31 de marzo de 2015

¡Sin medida!

Lectura del santo evangelio según san Juan (13,21-33.36-38):


En aquel tiempo, Jesús, profundamente conmovido, dijo: «Os aseguro que uno de vosotros me va a entregar.»
Los discípulos se miraron unos a otros perplejos, por no saber de quién lo decía. Uno de ellos, el que Jesús tanto amaba, estaba reclinado a la mesa junto a su pecho. Simón Pedro le hizo señas para que averiguase por quién lo decía. Entonces él, apoyándose en el pecho de Jesús, le preguntó: «Señor, ¿quién es?»
Le contestó Jesús: «Aquel a quien yo le dé este trozo de pan untado.»
Y, untando el pan, se lo dio a Judas, hijo de Simón el Iscariote. Detrás del pan, entró en él Satanás.
Entonces Jesús le dijo: «Lo que tienes que hacer hazlo en seguida.»
Ninguno de los comensales entendió a qué se refería. Como Judas guardaba la bolsa, algunos suponían que Jesús le encargaba comprar lo necesario para la fiesta o dar algo a los pobres. Judas, después de tomar el pan, salió inmediatamente. Era de noche.
Cuando salió, dijo Jesús: «Ahora es glorificado el Hijo del hombre, y Dios es glorificado en él. Si Dios es glorificado en él, también Dios lo glorificará en sí mismo: pronto lo glorificará. Hijos míos, me queda poco de estar con vosotros. Me buscaréis, pero lo que dije a los judíos os lo digo ahora a vosotros: "Donde yo voy, vosotros no podéis ir."»
Simón Pedro le dijo: «Señor, ¿a dónde vas?»
Jesús le respondió: «Adonde yo voy no me puedes acompañar ahora, me acompañarás más tarde.»
Pedro replicó: «Señor, ¿por qué no puedo acompañarte ahora? Daré mi vida por ti.»
Jesús le contestó: «¿Con que darás tu vida por mí? Te aseguro que no cantará el gallo antes que me hayas negado tres veces.»

COMENTARIO:

  Este Evangelio de Juan, que comienza con la traición de Judas, va a ir desgranando los primeros pasos de  de un sinfín de situaciones, que culminarán con la muerte y resurrección de Cristo. Por todo ello esta Semana Santa, cuando meditéis cada suceso de la vida del Maestro, hacerlo, si es posible, con mayor intensidad; porque para Él fueron unos momentos durísimos, en los que nuestras oraciones y nuestro afecto, debió ser un bálsamo de ternura en su corazón cansado. No os descubro nada si os recuerdo que para Dios no hay tiempo, y así como en el Sacrificio del Altar se hace presente –de forma incruenta- la entrega del Señor en la Cruz, nuestro amor y la compañía que hoy le damos, las pudo percibir y sentirlas en el ayer.

- _FILAS DE DATOS_:

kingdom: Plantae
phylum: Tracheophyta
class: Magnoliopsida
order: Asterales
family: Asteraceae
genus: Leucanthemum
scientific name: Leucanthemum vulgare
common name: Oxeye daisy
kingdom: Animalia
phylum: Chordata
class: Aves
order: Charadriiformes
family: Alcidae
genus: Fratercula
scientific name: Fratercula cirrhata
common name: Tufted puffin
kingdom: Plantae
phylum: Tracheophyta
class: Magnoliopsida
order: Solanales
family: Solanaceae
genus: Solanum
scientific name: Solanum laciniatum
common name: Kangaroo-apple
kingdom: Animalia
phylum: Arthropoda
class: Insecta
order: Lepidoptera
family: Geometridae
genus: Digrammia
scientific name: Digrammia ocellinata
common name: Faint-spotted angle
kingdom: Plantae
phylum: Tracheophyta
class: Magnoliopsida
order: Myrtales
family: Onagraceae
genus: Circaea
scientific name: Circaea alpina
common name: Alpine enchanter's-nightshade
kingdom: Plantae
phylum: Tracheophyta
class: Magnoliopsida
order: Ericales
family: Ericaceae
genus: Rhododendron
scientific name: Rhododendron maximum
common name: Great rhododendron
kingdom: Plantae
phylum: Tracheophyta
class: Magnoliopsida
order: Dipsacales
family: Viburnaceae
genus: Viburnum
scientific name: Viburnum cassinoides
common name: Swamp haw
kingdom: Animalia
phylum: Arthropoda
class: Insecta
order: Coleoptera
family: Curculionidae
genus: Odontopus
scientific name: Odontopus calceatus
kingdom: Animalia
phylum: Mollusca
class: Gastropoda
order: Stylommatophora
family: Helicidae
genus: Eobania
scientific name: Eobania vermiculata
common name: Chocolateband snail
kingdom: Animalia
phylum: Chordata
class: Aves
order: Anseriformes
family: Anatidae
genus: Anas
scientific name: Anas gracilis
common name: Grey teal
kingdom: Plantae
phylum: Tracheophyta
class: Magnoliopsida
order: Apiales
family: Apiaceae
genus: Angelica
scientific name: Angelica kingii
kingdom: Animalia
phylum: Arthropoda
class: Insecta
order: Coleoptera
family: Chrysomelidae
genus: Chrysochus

- _LISTA DE TAREAS_:
[1] Indica si cada una de estas afirmaciones coincide con la lectura del evangelio de san Juan y responde sí o no, citando literalmente las palabras que lo deciden: (a) Judas salió en cuanto tomó el pan; (b) los comensales comprendieron lo que Jesús le dijo a Judas; (c) Pedro afirmó que daría su vida por Jesús.
[2] Retoma la lectura del evangelio de san Juan y continúa el comentario a partir de su última oración, con el mismo tono.
Las entradas son un material independiente de la lectura del evangelio de san Juan.

- _RESULTADOS POR TAREA_:
[1]
(a) Sí: «Judas, después de tomar el pan, salió inmediatamente.»
(b) No: «Ninguno de los comensales entendió a qué se refería.»
(c) Sí: «Daré mi vida por ti.»

[2]
  Le van a hacer falta a Jesús, cuando su alma –tan humana- sufra la infamia de uno de los suyos. Porque no hay nada que duela tanto, como la deslealtad de aquellos que has considerado tus amigos. Bien sabía el Maestro, por su divinidad, que Judas había sido tentado por el diablo; y como hace con cada uno de nosotros, hasta en el último momento le dio la oportunidad de vencer su fragilidad, con la Gracia de su compañía. Tanto es así, que le ofrece un bocado, invitándole a enmendar sus perversas maquinaciones. Pero, como nos dice san Agustín, el apóstol –que era malo- recibió con mala disposición, lo que era bueno. Y dejando de luchar, permitió que Satanás entrara en su interior ¡Cuántas veces los hombres, actuamos de la misma manera que el Iscariote! Y cuando alguien nos quiere bien e intenta corregir nuestra conducta, todavía nos reafirmamos con orgullo, en el error cometido.

  Si esto vuelve a suceder, recuerda que el Señor nos entrega sus beneficios, a través de los Sacramentos. Y rechazarlos, es ceder a la tentativa del enemigo y dar la espalda al Sumo Hacedor. Jesús nos lo ha dado todo; absolutamente, todo. Y hasta el último momento, como ves, intentará retenernos a su lado, para salvar a nuestro pobre corazón. Haz como Juan, y recuéstate a su lado. Siente sus latidos y percibe su amor. Abrázale; porque están las tinieblas a punto de cubrir la luz verdadera que, hasta la exaltación en la Cruz, no brillará en todo su esplendor.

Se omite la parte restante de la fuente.